CVE-2004-1320

Vulnerability

The Asante FM2008 managed Ethernet switch running firmware version v01.06 includes a hardcoded backdoor account for the CLI interface (accessible via Telnet or serial port). The username is "superuser" and the password is "asante". This account is not documented in the user manual and cannot be changed through normal configuration commands. The backdoor credentials are separate from the user-configurable credentials used for the Web and terminal interfaces [1].

Exploitation

An attacker with network access to the switch's Telnet service (or physical access to the serial port) can connect and log in by entering "superuser" as the username and "asante" as the password.
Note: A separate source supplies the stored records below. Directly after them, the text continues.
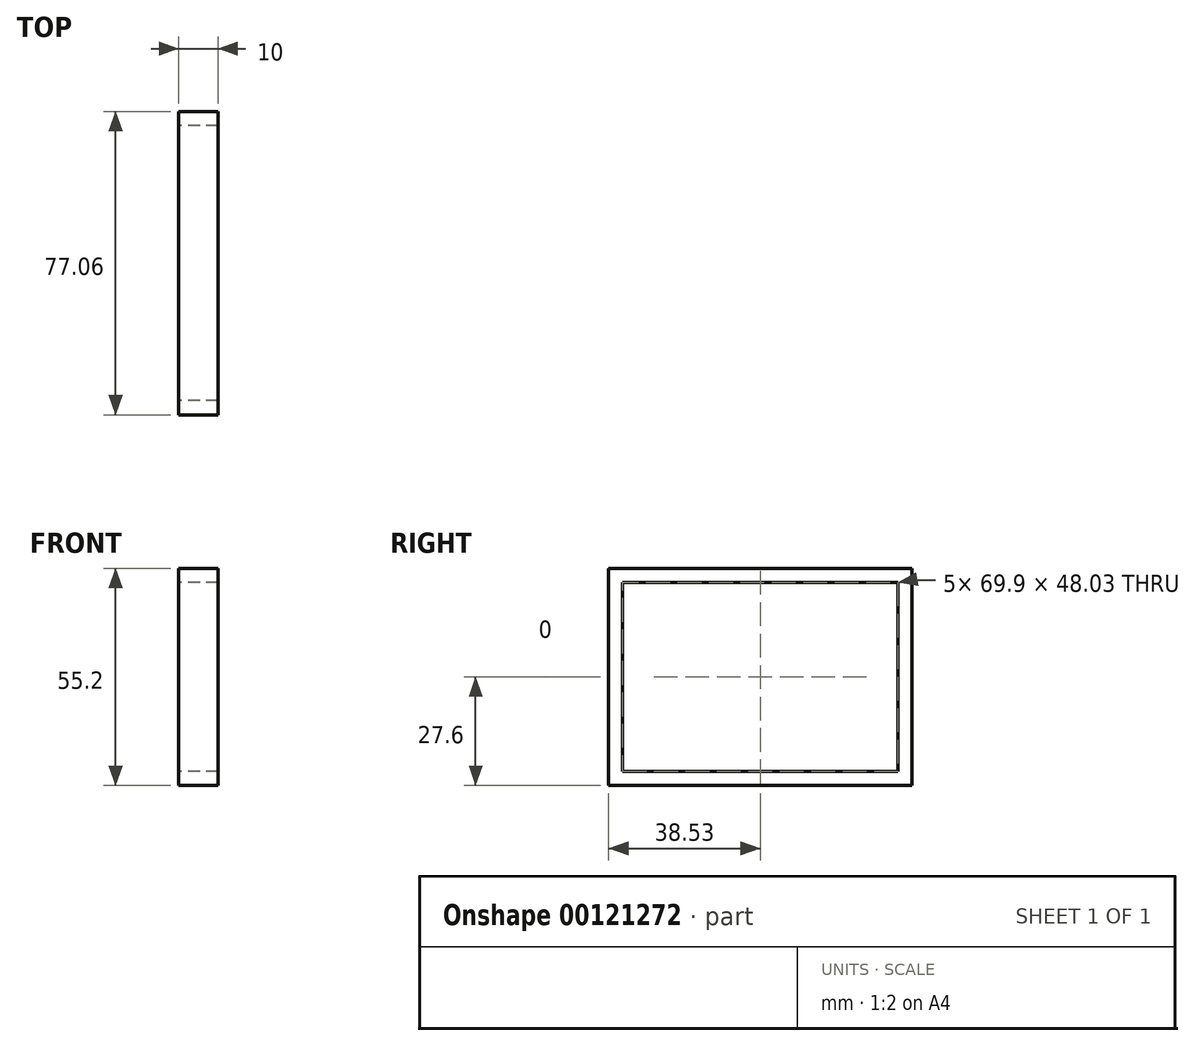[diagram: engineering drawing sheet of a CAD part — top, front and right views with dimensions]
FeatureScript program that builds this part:
annotation { "Feature Type Name" : "Feature", "Feature Type Description" : "" }
export const myFeature = defineFeature(function(context is Context, id is Id, definition is map)
    precondition{}
    {
        {
            var Q0;
            Q0=qCreatedBy(makeId("Right.planeOp"),FACE);
            var sketch = newSketch(context, id + "F0", { "sketchPlane" : qUnion([Q0])});
            skLineSegment(sketch, "E0.bottom", {"start": v(38.53, 27.6) * mm, "end": v(-38.53, 27.6) * mm});
            skLineSegment(sketch, "E0.top", {"start": v(38.53, -27.6) * mm, "end": v(-38.53, -27.6) * mm});
            skLineSegment(sketch, "E0.left", {"start": v(38.53, 27.6) * mm, "end": v(38.53, -27.6) * mm});
            skLineSegment(sketch, "E0.right", {"start": v(-38.53, 27.6) * mm, "end": v(-38.53, -27.6) * mm});
            skPoint(sketch, "E0.middle", {"position": v(0, 0) * mm});
            skLineSegment(sketch, "E1.0", {"start": v(34.95, 24.01) * mm, "end": v(-34.95, 24.01) * mm});
            skLineSegment(sketch, "E1.1", {"start": v(34.95, 24.01) * mm, "end": v(34.95, -24.01) * mm});
            skLineSegment(sketch, "E1.2", {"start": v(34.95, -24.01) * mm, "end": v(-34.95, -24.01) * mm});
            skLineSegment(sketch, "E1.3", {"start": v(-34.95, 24.01) * mm, "end": v(-34.95, -24.01) * mm});
            skSolve(sketch);
        }
        {
            var Q0;
            Q0=makeQuery(id+"F0.imprint","IMPRINT",FACE,{"disambiguationData":[TD([[makeQuery(id+"F0.imprint","IMPRINT",EDGE,{"derivedFrom":sQuery(id+"F0.wireOp",EDGE,"E0.bottom")}),1.0]])]});
            extrude(context, id + "F1", {"entities" : qUnion([Q0]), "depth" : 10 * mm});
        }
    });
No additional authentication or user interaction is required. The CLI interface provides a "help" command listing available commands [1].

Impact

Successful exploitation grants the attacker full administrative access to the switch's CLI, enabling them to execute all available commands, including those that can alter device configuration, memory, or ports. This can lead to complete compromise of the switch's operation, including denial of service, unauthorized configuration changes, and potential network disruption [1].

Mitigation

No official patch or firmware update addressing this backdoor account has been identified in the available references. As the device is likely end-of-life, recommended mitigations include restricting Telnet and HTTP access to trusted networks via access control lists (ACLs), disabling unused management interfaces, and monitoring for unauthorized access attempts [1].